Ich habe noch nie davon gehört, daß irgend jemand irgendwo auf der Welt Gebisse verboten hat, dieser Gedanke scheint noch niemandem gekommen zu sein. Dabei kann die Argumentation, die von den Richtern in Bezug auf Hunde entwickelt worden ist, unmittelbar auf Pferde übertragen werden. Wenn Pferde stark "an die Kandarre genommen" werden und ihren Unmut deutlich durch Kopfschlagen oder ähnliche Verhaltensweisen äußern, kann man schlechterdings nicht so tun, als würde man die Pferde nicht quälen.

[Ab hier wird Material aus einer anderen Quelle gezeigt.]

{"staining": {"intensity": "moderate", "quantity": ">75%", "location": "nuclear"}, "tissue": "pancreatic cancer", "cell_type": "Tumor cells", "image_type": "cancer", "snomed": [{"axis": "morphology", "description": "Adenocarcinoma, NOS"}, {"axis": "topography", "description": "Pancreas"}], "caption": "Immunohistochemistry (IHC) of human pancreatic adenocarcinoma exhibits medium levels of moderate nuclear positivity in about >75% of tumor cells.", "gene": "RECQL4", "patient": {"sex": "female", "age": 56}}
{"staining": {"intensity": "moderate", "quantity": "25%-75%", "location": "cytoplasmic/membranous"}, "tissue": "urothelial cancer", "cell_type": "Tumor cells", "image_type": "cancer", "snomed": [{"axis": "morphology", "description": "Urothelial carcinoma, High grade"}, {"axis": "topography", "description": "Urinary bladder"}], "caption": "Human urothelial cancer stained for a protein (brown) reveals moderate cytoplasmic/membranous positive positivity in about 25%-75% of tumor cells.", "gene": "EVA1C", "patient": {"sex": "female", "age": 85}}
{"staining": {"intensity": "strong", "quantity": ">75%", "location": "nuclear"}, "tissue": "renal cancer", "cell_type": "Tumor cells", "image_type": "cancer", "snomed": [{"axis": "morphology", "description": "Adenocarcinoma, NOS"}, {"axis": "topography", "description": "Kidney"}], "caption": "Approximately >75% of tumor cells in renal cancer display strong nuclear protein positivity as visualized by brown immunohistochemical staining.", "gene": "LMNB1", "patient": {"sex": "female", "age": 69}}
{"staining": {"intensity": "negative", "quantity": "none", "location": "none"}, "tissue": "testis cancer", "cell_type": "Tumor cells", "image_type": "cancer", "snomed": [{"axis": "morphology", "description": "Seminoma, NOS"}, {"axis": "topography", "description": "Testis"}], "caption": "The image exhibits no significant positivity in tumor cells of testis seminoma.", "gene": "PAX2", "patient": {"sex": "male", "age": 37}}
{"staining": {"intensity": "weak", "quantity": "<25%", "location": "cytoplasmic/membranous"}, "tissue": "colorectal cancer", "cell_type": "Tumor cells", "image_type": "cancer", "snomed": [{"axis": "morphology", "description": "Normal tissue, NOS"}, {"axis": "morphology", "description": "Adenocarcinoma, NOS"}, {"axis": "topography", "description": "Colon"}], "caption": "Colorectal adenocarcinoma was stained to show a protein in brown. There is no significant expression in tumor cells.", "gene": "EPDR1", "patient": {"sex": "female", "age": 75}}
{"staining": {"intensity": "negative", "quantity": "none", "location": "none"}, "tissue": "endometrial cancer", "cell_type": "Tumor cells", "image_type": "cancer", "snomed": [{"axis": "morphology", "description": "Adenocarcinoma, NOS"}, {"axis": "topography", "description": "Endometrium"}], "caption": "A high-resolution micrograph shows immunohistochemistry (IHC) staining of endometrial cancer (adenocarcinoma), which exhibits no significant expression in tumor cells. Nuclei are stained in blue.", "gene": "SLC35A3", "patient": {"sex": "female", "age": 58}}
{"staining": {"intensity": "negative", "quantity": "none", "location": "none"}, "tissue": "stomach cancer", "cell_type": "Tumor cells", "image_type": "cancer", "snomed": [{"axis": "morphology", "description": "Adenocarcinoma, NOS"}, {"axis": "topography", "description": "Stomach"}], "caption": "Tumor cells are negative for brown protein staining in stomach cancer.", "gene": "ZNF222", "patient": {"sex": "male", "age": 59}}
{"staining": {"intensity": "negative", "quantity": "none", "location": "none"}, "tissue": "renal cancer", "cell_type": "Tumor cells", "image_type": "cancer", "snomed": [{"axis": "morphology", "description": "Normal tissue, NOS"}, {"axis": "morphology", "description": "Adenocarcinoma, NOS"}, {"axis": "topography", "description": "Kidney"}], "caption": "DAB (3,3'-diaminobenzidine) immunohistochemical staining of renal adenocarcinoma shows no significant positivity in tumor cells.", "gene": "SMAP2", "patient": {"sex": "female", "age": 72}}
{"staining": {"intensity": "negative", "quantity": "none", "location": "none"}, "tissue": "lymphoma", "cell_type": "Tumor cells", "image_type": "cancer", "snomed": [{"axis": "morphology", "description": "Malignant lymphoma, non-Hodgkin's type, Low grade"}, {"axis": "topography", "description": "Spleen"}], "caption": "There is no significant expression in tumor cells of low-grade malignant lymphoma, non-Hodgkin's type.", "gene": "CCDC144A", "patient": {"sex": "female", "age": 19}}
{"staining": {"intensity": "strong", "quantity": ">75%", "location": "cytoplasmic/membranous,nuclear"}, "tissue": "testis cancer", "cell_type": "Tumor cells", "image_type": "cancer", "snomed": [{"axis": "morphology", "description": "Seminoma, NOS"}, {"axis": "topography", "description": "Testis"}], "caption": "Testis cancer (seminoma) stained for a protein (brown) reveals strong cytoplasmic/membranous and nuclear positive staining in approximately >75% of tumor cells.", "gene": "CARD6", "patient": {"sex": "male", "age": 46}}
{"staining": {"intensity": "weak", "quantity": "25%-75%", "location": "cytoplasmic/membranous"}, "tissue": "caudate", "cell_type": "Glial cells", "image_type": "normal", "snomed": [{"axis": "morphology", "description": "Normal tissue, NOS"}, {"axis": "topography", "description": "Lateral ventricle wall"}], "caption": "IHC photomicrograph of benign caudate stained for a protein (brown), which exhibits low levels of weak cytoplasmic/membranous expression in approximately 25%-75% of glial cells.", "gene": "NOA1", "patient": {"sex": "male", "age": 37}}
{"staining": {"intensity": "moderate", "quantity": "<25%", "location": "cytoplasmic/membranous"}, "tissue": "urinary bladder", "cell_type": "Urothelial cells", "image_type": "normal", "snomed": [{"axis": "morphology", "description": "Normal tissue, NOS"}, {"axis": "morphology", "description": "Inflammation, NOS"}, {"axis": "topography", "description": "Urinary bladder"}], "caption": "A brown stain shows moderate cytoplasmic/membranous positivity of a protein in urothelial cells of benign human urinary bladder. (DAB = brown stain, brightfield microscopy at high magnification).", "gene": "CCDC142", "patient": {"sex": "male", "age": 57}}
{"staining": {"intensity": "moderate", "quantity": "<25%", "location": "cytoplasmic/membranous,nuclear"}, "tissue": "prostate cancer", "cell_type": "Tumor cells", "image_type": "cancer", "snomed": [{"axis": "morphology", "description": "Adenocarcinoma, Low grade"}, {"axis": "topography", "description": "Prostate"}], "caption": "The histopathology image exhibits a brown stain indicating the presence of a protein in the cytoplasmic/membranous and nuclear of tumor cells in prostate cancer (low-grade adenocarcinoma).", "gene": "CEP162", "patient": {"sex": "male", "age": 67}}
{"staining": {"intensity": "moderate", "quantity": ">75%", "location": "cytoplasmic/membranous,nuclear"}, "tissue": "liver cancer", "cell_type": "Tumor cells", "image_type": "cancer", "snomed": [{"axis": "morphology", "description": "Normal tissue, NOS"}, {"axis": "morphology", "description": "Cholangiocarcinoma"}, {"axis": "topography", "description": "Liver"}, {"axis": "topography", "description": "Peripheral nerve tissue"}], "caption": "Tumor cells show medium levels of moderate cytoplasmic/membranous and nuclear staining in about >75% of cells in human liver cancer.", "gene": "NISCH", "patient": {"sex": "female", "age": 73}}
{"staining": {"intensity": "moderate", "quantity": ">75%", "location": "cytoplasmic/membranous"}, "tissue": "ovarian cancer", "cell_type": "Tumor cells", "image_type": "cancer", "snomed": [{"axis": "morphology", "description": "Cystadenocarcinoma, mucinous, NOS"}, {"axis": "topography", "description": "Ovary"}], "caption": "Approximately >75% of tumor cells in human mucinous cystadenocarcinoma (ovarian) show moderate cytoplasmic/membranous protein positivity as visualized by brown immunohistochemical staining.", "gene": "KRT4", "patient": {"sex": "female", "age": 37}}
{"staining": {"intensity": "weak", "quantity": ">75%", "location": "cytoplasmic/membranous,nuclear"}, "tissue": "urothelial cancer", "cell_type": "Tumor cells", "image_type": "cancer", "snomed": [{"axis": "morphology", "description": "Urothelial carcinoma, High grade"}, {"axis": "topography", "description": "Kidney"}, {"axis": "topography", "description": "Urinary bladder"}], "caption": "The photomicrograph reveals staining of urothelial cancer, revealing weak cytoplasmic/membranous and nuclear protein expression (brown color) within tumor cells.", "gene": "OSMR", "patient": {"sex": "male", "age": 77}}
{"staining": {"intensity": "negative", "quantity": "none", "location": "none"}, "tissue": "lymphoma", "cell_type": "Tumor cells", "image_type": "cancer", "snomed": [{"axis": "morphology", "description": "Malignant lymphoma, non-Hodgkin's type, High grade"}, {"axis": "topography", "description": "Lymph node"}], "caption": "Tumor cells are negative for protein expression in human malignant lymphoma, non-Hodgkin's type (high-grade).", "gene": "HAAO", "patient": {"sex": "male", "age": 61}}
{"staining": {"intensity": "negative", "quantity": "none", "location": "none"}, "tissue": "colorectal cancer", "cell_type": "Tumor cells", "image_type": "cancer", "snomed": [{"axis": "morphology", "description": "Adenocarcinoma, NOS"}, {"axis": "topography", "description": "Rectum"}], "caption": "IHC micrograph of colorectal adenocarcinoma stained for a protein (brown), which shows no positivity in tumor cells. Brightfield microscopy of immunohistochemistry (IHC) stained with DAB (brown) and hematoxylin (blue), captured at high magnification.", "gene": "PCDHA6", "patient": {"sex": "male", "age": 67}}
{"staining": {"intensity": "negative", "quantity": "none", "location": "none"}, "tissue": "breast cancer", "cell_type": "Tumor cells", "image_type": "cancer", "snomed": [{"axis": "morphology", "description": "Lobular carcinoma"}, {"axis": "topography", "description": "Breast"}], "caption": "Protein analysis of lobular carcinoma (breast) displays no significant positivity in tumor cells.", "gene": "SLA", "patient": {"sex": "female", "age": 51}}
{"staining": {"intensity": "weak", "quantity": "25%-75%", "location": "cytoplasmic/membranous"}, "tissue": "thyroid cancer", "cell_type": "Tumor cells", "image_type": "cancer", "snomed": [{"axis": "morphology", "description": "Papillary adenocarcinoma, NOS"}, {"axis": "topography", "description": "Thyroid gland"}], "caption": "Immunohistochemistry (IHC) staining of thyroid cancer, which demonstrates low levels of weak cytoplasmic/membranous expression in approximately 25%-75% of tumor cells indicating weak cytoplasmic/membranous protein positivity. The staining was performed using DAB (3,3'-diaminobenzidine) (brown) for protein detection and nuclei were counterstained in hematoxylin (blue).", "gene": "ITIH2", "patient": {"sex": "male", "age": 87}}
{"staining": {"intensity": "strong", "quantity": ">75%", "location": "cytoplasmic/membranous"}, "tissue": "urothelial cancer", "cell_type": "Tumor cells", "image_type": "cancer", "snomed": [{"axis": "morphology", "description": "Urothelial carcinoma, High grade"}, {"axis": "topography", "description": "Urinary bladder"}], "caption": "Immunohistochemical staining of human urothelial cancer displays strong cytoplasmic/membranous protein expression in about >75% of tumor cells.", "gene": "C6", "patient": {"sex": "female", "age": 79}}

Das ist natürlich nur meine private Meinung; auf dem Turnier sprach ich mit einem Richter und brachte die "Rollkur" zur Sprache. Er sah da kein Problem; das Thema sei modisch, viele Leute würden sich äußern, die keine Ahnung hätten. Tja, den Schuh muß ich mir wohl anziehen. Ich gehöre sicher nicht zu den Leuten, die Ahnung haben. Was die Hundeerziehung betrifft, so gibt es Hoffnung:



Jan Nijboer

Nijboer war ursprünglich im sozial-pädagogischen Bereich schwer erziehbare Menschen tätig. [...]

Die von ihm entwickelte Philosophie nimmt für sich in Anspruch, einen ganzheitlichen Ansatz zu finden zur artgerechten Erziehung, unter Berücksichtigung der natürlichen Bedürfnissen des Hundes. [...] Dies impliziert, dass v.a. der Mensch in der Beziehung vieles lernen muss, da der Hund begrenztere sprachliche Möglichkeiten hat und wir als Mensch uns ein Hund zulegen, nicht andersherum. Nicht artgerechte Gewaltanwendung (Schreck eingeschlossen) ist tabu. Darunter fallen Prügel, Tritte, Peitsche, Stachel-, Spray- und Würgehalsbänder, Teletakt, Zwille, Wurfkette, Diskscheiben und vieles mehr.

» Jan Nijboer

Im Pferdebereich gibt es ja viele lobenswerte Ansätze; was die Frage der Gebisse angeht, allerdings sehr wenig. Das Buch  Eisen im Pferdemaul ist nach meiner Kenntnis ohne Resonanz geblieben. Mit welcher Kraft die Dressurreiter den Pferden im Maul hängen, kann man sich kaum vorstellen.